Mūza Rubackyté, des mémoires et un disque

La muse de Lituanie

Par
Publié le 05/02/2021
Avant un retour à Paris espéré en mars, la pianiste lituanienne Mūza Rubackyté publie de passionnants mémoires, « Née sous un piano », récit d’une carrière singulière doublée d’une vie au service de son pays. Et sort un nouveau disque.

Née en 1959 à Kaunas, dans un foyer de musiciens devenu exigu à son arrivée, celle que l’on avait prénommée la muse fut dès le berceau imprégnée de musique. Enfant prodigue éduquée dans la sévérité pédagogique d’un pays sous occupation soviétique, elle a dû passer par la rigueur moscovite, puis, les concours passés, se plier aux exigences de l’URSS, qui imposait de faire un trait sur une carrière internationale.

Dans « Née sous un piano » (Ovadia, 409 p., 30 €), Mūza Rubackyté raconte cette phase difficile de son apprentissage avec autant de sincérité que d’humour. C’est la partie la plus poignante et instructive de sa biographie, écrite à la première personne dans un style direct et une volonté de s’adresser aussi bien aux connaisseurs qu’à ceux qui sont peu au fait des codes de la planète pianistique.

Sa carrière internationale, à point de départ français, s’est ensuite envolée, avec des succès constants et mérités pour cette artiste exigeante et perfectionniste. Au profit du mouvement de libération de la Lituanie, auquel la pianiste est fière d’avoir pris part. Couverte d’honneurs dans son pays, elle en est une infatigable ambassadrice culturelle et y a fondé le Festival de piano de Vilnius, dont nous avions ici rendu compte en 2009. Les récits de voyages et de concerts, où abondent aventures et anecdotes, démythifient la carrière de concertiste doublée d’une vie de femme épanouie que l’on croit souvent être un long fleuve tranquille.

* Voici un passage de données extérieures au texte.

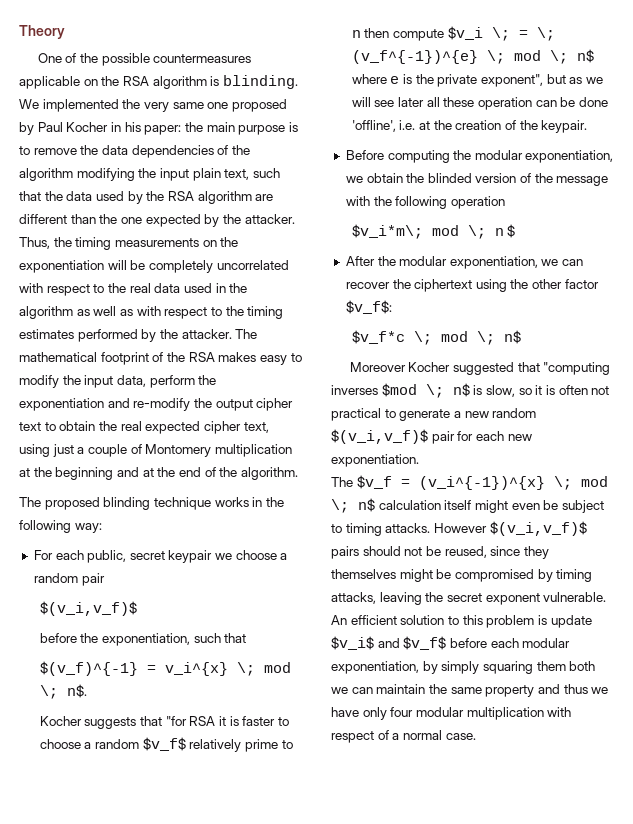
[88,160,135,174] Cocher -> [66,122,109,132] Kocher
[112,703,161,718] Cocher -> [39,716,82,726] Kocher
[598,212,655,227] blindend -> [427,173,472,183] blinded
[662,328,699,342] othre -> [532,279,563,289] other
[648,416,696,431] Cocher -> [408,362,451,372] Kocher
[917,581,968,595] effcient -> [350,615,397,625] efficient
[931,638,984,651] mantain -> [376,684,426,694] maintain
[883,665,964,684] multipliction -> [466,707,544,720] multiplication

Aujourd’hui, Mūza Rubackyté est à la tête d’une longue discographie qui s’enrichit perpétuellement. En tête trônent ses enregistrements des « Années de pèlerinage » de Liszt, compositeur qu’elle a défendu dans le monde entier (Lyrinx), et les « Préludes et Fugues » de Chostakovitch, dont elle a repris le flambeau à leur créatrice Tatiana Nikolaïeva (Brillant Records). Dernier enregistrement, un récital consacré à Leopold Godowski, musicien juif né il y a juste 150 ans à Vilnius, alors surnommée la « Jérusalem du Nord », ainsi qu’à Chopin. Un autre Polonais, Karol Szymanowski, avec ses « 9 Préludes opus 1 », complète ce CD (Ligla/Socadisc). Si la Salle Gaveau est ouverte le 11 mars, Mūza Rubackyté y jouera la « Sonate en mineur » de Godowski.